Atrial Tissue Conductivity Estimation For Analysis of Atrial Fibrillation
The Electrical Circuit of The Heart
Have you ever considered your heart as an electrical circuit? That is how we, electrical engineers at TU Delft, look at the heart.
To us, Atrial Fibrillation (AF) is a fault in the heart circuit and the first step in finding faults on a circuit is to perform some measurements and try to make a model.
Using high resolution electrode arrays, our colleagues in Erasmus MC measure the electrical signals of the heart surface during open chest surgeries. Next, using these recorded signals, we aim to point out defective tissue which may cause development of AF.
A Complete Heartbeat
In our heart’s right upper chamber, there is a group of cells called the sinus node, which produces an electrical impulse that initiates each heartbeat.
This electrical impulse then, travels through both atria from cell to cell on a normal electrical conduction pathway causing both atria to contract simultaneously and pump the blood to the lower chambers (ventricles).
Next, the impulse reaches the atrioventricular node, slows down there, and then travels through the lower chambers.

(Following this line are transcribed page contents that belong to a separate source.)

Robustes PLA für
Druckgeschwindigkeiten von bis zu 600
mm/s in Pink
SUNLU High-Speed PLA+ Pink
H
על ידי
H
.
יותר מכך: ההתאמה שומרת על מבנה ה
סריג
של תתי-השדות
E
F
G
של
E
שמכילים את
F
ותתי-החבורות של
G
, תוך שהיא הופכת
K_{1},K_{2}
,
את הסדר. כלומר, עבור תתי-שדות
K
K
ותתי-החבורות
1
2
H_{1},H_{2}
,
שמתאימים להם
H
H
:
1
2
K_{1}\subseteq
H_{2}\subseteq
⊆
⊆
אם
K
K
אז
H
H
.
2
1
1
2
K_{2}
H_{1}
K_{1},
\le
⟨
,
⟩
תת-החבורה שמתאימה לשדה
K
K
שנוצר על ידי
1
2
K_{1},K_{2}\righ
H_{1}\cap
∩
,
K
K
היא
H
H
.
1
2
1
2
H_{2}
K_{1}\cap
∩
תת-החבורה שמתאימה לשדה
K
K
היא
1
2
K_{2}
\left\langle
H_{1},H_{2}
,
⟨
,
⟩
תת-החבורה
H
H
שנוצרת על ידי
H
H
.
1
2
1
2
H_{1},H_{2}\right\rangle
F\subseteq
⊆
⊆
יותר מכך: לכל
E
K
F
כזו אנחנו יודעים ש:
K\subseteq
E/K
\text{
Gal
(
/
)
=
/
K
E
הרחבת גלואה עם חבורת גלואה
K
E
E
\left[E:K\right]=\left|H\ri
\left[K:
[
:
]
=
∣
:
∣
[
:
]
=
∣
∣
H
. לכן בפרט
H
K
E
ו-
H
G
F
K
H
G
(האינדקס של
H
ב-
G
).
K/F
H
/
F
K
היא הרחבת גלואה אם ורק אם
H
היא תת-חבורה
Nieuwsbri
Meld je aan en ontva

Finally, the impulse makes the lower chambers contract in order to pump the blood to our body or our lungs. This is a complete and normal heartbeat.
What Happens During AF?
During AF, the upper chambers of our heart experience chaotic electrical signals. This happens because of complex electrical conduction disorders in the heart tissue called “electropathology”.

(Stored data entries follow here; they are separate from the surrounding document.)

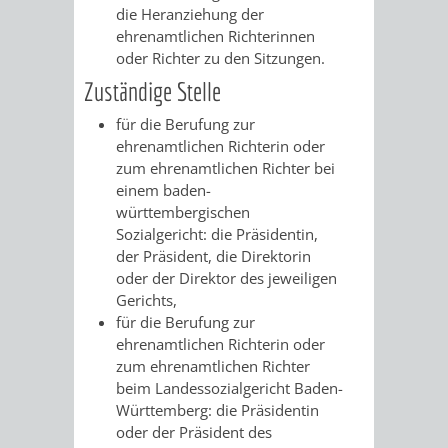
die Heranziehung der
ehrenamtlic
hen Richterinnen
VERKEHRSA
oder Richter zu den Sitzungen.
UND
Zuständige Stelle
für die Berufung zur
GRÜNFLÄCH
ehrenamtlichen Richterin oder
zum ehrenamtlichen Richter bei
INFRASTRU
STRASSEN- 
einem baden-
württembergischen
ND L
Sozialgericht: die Präsidentin,
der Präsident, die Direktorin
ANDSCHAF
oder der Direktor des jeweiligen
Gerichts,
FRIEDHÖFE
BAUBETRI
für die Berufung zur
ehrenamtlichen Richterin oder
AMT
BÜRGER-
zum ehrenamtlichen Richter
beim Landessozialgericht Baden-
FÜR
UND
Württemberg: die Präsidentin
oder der Präsident des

As a result, the electrical impulse of the sinus node breaks into small impulses going through irregular paths, causing small contraction instead of a simultaneous big contraction.
This increases the risk of blood clots and stroke. These small impulses bombard the atrioventricular node, causing the lower chambers to beat faster.

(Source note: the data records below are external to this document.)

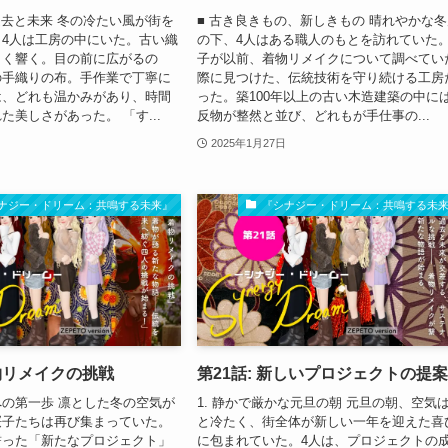
過去と未来 冬の冷たい風が街を
■ 古き良きもの、新しきもの 晴れやかな
4人は工房の中にいた。古い織
の下、4人はある職人のもとを訪れていた
よく響く。目の前に広がるの
子が以前、着物リメイクについて調べてい
の手織りの布。手作業で丁寧に
際に見つけた、伝統技術を守り続ける工房
は、どれも温かみがあり、時間
った。築100年以上の古い木造建築の中に
た美しさがあった。 「す...
反物が整然と並び、どれもが手仕事の...
2025年1月27日
ナジー・ドリーム：共鳴する未来』
『シナジー・ドリーム：共鳴する未
着物リメイクの挑戦
第21話: 新しいプロジェクトの提
の第一歩 凛とした冬の空気が
1. 静かで厳かな元旦の朝 元旦の朝、空気
桜子たちは再び集まっていた。
と冷たく、街全体が新しい一年を迎えた喜
誓った「新たなプロジェクト」
に包まれていた。4人は、プロジェクトの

Our analysis of the electrical signal, which has been recorded directly from the heart surface using high resolution electrode arrays, has shown promising results in determining the level of electropathology in tissue.
Our hypothesis at TU Delft Circuit and Systems (CAS) group, is that by exploiting electropathology we are able to develop a novel diagnostic test to predict AF onset and its early progression.
In order to achieve this, we aim to develop signal processing algorithms to automatically estimate underlying tissue parameters, especially tissue conductivity.
What Is Tissue Conductivity?
Conductivity plays an important role in dynamics and functional connections in the tissue. In simple words: it determines the tissue’s ability to allow the transport of an electric charge. This is an area with small conductivity and slows down the electrical propagation in the tissue.
Similarly, an area with an almost zero conductivity, a “conduction block”, cannot transport any electrical charge, therefore the wave should either make a detour around the block or if it is not possible, it will eventually stop.
This complicates the electrical propagation in the tissue and results in the chaotic propagations observed in patients with AF. The estimation of this hidden parameter is thus essential in the diagnosis and staging of the disease.
Future Research of Conductivity Maps
So far, we have had promising results in overcoming the challenges in tissue conductivity estimation. We can provide patients specific conductivity maps for small patches in the atrium.
Furthermore, we can use these maps to simulate and regenerate the electrical propagation. In the future we hope to improve our proposed approach for a more robust estimation of complex conductivity maps and to develop a patient specific physiological model of the whole atrium. This can potentially be used as a diagnostic tool that can be used in clinical setup for early recognition of AF.
Moreover, they can be used for testing and determining appropriate treatments by guiding cardiologist through ablation therapies.